患者さんが今後の人生をどのように生きていくか、とか、自分自身はこれをしたい、あれをしたい、ここに行きたい...などなど。

生きることをベースにして人生を考えていた。

 

でもふと、SNSで疾患を持つ小児と関わっている方のつぶやきを読み、「ああ、死を思いながら生きている子どもがいるんだ」ということをまざまざと考えた時に、生きることを前提にあらゆることを考えていた自分はなにかすごくバランスが悪いというか、偏っているような気がした。

 

身近に死を体験している人と、そうでない私のような人はまた感じ方が違うのだろうけれど、少なくとも生きている以上は死ぬことと背中合わせ。

死ぬときのことを考えずに生きていくことは、死について考えることから逃げているだけのような気がしている。

高齢の方と話していて、「どうせ死ぬんだ」という人も時々いる。

「どうせ」という言葉の真相はわからないけれど、死ぬことって「どうせ」とか「私なんか」といった言葉ではきっと到底語り尽くせない話なのではないかと思う。

どうしたって私たちはどうせ死ぬ。

そうなのだけど死ぬことだけが人生の全てではないし、死ぬために生きているわけでもない。

だけど、死ぬことを考えずに生きていくっていうのは何か物足りないというか、最初に書いたように偏りがあるように思える。

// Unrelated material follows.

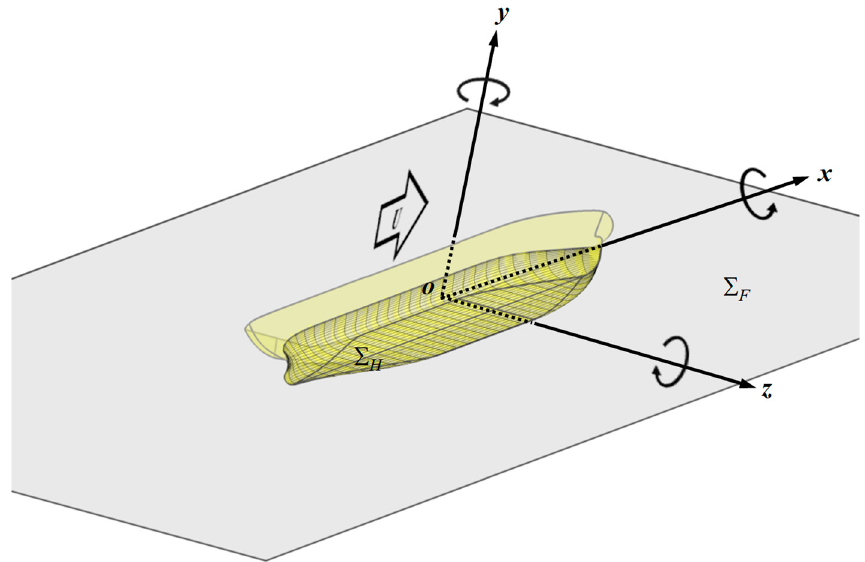
Figure 1. Coordinate system.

昔、遠藤周作が「生き様」なんて言う人がいるけれど、そんなものはない。あるのは死に様だ。どういう死に様がよいか...といったことをエッセイに書いていた。

私の永遠の師匠(心の)。

愛してやまない作家なのだけど、読んだあの頃はあまりにも若かった。

今思うと、遠藤周作のその言葉もわかる気がする。

 

死ぬ、という未知の地点から生きることを考えてみたい。